Fig. 5. Ligand-receptor interactions in the VS-TME distinguish Injury-like from nmSC Core tumors, and promote myeloid cell proliferation and migration.

a Bar plot showing the relative information flow of select signaling pathways. Pathway names in red are enriched in Injury-like VS and those in blue are enriched in Core VS. Information flow is defined as the sum of communication probability among all pairs of cell groups in each inferred network. See Supplementary Data 9. b Heatmap showing relative expression of VS-SC ligands (left) with receptors expressed on myeloid cells (right). c Box-and-whisker plots showing the mean log-normalized expression of candidate ligands in VS-SC from Fig. 5b.
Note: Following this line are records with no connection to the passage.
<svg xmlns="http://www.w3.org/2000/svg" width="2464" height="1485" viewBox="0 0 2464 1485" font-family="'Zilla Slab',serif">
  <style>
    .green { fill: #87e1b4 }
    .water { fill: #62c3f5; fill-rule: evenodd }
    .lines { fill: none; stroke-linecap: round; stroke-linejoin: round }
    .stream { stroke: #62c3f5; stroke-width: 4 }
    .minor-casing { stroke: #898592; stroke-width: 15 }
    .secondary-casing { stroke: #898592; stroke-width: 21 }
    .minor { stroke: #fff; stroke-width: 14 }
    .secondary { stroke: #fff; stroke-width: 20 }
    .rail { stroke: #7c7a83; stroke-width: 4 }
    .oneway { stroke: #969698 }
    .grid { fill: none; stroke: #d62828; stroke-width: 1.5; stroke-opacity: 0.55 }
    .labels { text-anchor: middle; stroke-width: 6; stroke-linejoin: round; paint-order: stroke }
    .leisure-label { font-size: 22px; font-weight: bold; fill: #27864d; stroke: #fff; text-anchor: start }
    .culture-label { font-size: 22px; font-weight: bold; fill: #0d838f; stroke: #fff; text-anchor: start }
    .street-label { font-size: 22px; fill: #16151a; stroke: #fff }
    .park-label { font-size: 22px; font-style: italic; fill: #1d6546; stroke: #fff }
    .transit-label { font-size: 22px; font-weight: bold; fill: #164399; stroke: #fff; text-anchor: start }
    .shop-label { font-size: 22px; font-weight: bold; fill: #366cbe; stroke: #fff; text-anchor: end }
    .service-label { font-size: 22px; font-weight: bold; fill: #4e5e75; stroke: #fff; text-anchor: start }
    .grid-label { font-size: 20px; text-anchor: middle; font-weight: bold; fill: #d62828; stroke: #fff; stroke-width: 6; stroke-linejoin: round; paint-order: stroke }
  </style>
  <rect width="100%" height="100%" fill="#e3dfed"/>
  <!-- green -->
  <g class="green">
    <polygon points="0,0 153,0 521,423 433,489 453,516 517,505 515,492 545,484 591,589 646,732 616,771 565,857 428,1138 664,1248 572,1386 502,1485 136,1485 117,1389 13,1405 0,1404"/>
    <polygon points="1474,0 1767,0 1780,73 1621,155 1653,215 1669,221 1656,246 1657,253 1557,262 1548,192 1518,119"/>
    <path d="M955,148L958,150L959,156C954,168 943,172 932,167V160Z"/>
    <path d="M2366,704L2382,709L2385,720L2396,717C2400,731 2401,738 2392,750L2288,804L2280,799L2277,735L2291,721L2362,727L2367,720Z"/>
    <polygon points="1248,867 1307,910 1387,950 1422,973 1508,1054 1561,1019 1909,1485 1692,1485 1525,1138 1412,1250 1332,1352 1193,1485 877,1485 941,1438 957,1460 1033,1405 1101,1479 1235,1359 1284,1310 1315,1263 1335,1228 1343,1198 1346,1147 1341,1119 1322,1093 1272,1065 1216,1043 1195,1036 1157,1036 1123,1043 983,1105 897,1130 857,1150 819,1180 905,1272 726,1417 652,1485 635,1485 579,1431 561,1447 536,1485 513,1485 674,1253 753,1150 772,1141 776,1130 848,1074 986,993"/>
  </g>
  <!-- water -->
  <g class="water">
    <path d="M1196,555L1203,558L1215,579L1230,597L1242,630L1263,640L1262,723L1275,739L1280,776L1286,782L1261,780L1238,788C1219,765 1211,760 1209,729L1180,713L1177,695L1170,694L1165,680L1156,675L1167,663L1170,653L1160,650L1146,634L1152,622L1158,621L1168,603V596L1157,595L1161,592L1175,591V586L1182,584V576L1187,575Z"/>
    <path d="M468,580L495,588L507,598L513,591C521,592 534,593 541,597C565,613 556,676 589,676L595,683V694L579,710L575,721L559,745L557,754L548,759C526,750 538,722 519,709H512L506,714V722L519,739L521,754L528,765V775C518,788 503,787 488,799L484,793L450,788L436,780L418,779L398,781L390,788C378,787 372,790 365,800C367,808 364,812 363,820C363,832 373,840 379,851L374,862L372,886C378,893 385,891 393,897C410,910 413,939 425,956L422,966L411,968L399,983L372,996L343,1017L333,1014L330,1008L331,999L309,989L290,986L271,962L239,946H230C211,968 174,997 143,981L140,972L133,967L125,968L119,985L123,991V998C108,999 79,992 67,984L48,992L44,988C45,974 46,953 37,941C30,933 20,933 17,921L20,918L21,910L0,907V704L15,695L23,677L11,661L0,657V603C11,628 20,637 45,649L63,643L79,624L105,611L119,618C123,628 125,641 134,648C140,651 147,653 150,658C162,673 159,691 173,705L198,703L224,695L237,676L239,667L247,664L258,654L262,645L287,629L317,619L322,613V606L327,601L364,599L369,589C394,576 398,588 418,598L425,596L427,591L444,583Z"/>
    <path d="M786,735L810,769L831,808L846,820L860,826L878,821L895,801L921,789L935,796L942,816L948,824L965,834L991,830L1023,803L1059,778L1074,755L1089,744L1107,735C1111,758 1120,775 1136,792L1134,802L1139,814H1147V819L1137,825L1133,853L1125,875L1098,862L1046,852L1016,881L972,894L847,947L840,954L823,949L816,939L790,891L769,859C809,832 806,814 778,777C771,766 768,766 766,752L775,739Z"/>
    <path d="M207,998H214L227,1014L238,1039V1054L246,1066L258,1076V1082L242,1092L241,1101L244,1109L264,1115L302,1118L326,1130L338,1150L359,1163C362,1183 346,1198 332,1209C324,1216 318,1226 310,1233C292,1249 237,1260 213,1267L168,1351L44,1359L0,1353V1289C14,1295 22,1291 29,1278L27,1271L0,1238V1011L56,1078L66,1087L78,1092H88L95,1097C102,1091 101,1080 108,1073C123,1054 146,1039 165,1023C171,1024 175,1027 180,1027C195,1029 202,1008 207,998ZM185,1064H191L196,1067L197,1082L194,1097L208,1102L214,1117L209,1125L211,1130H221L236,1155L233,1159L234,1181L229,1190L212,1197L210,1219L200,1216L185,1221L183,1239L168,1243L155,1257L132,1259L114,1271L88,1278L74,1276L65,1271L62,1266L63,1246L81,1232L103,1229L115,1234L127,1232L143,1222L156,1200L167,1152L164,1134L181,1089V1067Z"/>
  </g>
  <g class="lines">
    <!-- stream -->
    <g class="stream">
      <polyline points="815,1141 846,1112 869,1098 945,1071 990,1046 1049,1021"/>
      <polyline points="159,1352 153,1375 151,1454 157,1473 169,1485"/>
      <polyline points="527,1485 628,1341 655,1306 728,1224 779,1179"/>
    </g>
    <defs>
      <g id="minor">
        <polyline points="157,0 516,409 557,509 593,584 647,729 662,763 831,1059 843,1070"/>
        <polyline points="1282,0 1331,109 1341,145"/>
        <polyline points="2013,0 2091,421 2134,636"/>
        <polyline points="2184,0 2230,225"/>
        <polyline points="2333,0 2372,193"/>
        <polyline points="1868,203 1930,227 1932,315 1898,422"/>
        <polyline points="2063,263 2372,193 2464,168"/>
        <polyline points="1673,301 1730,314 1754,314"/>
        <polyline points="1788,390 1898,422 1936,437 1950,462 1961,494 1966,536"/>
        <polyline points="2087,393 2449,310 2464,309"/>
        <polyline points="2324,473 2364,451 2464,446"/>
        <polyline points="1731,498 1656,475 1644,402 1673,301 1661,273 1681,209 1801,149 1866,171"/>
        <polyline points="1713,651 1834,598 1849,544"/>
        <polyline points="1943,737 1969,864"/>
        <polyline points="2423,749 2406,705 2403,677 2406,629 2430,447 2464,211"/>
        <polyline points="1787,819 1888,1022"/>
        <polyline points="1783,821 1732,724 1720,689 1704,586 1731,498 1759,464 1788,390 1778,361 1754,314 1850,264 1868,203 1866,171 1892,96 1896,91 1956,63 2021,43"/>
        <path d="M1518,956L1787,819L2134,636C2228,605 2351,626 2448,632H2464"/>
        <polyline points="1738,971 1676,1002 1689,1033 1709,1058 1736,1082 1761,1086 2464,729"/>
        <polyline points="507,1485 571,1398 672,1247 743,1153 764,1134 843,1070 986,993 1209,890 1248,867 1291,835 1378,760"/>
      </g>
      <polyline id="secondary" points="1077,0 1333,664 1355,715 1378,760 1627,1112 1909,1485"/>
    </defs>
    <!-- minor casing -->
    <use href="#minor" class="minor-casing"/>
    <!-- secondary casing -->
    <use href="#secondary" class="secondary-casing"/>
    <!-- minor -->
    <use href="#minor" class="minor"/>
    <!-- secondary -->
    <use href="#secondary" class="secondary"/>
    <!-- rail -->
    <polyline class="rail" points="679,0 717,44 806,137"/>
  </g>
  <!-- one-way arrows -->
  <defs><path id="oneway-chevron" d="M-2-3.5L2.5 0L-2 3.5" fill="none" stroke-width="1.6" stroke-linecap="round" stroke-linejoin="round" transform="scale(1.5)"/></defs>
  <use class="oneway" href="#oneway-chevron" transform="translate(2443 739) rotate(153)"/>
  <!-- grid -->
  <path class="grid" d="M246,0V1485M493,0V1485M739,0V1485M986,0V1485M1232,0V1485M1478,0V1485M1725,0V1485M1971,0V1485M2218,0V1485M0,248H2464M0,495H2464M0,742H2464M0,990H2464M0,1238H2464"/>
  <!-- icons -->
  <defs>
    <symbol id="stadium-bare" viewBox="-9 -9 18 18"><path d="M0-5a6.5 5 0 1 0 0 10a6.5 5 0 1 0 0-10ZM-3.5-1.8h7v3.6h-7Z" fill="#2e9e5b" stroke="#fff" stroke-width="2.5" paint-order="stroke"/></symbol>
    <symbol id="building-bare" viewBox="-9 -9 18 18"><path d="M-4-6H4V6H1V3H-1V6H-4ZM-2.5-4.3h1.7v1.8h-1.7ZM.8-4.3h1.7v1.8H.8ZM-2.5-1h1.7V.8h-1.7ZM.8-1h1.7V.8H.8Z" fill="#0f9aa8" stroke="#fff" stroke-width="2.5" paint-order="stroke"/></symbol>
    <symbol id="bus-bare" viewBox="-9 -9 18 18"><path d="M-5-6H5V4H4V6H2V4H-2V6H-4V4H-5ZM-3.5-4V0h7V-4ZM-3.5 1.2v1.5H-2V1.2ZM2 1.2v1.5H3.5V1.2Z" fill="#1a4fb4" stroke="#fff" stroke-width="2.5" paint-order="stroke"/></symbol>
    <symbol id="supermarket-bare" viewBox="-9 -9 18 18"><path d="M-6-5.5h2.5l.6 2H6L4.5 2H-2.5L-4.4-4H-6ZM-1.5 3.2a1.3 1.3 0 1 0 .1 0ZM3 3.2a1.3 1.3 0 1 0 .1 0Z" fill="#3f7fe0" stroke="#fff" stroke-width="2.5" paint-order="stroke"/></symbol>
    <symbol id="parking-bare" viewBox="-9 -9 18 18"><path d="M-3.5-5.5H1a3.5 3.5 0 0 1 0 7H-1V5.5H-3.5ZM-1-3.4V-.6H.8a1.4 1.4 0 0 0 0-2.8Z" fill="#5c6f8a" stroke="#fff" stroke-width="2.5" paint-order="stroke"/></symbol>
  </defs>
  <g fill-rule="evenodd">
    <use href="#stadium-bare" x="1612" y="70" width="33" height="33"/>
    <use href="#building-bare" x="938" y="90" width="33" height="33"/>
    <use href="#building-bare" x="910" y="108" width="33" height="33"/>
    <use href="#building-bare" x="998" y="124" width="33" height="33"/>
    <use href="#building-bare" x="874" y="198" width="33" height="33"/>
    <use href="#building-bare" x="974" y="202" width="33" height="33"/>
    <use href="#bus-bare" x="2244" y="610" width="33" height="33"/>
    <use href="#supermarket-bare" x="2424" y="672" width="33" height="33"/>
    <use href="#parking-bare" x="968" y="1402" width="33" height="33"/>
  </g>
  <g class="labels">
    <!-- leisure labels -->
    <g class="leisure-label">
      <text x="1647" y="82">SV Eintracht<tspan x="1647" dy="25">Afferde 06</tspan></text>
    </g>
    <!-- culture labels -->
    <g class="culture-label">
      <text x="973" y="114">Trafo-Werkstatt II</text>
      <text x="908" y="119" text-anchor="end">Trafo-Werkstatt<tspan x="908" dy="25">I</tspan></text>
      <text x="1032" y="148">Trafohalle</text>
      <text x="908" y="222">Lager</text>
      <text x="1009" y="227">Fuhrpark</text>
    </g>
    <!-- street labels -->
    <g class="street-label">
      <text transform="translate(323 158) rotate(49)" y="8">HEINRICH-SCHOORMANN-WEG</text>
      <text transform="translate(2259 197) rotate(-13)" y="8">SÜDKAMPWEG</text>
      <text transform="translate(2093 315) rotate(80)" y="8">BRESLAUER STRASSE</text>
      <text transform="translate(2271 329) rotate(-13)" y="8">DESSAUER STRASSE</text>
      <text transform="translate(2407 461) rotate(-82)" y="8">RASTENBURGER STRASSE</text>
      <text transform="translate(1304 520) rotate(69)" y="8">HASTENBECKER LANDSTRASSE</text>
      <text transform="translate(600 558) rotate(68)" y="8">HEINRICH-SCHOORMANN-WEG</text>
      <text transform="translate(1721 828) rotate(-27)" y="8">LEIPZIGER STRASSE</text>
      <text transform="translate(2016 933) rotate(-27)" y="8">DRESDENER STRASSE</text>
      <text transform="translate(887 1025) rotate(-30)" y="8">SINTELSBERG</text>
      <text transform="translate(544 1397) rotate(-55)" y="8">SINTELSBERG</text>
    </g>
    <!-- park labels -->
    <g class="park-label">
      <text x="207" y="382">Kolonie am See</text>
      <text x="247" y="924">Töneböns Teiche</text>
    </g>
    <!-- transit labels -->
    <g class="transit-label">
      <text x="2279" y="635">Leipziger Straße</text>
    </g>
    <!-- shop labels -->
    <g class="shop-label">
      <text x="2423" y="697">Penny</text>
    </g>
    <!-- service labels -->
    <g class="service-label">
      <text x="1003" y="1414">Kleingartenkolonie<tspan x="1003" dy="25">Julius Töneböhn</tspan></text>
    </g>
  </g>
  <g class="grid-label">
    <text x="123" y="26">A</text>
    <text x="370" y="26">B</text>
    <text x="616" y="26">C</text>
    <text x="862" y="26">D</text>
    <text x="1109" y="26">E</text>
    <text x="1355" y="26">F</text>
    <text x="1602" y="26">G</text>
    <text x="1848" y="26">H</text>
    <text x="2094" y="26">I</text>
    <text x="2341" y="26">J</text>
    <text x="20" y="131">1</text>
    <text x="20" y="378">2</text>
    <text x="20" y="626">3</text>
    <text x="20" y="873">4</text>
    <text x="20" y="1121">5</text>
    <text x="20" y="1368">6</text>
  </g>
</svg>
CSF1 expression is higher in Injury-like VS (two-sided t-test, multiple testing correction with Benjamini Hochberg Method and FDR of 20%. Inury-like (n = 6) and nmSC Core (n = 5) groups defined in (a). Center lines of the boxplots reflect the mean, upper and lower borders reflect the 75th and 25th percentiles, respectively, whiskers are the highest and lowest points at most 1.5 times the inter-quartile range from the hinge, and outliers are represented as dots. See the Source Data file for exact values. d Bar plots showing relative proliferation (left) and transwell migration (right) of CD14+ monocytes from healthy donors in Basal Media (BM), HSC Conditioned Media (CM), CM with isotype IgG control, and CM with anti-CSF1. Each bar represents the normalized mean of all technical replicates (n = 3 per assay) across biological replicates (n = 3) and error bars are SEM. e Model of Injury-like VS. VS-SC undergo a critical stressor that triggers subpopulations to adopt repair-like and antigen presenting states. Myeloid cells are recruited to the VS TME and proliferate locally, leading to tumor progression. Source data are provided as a Source Data file.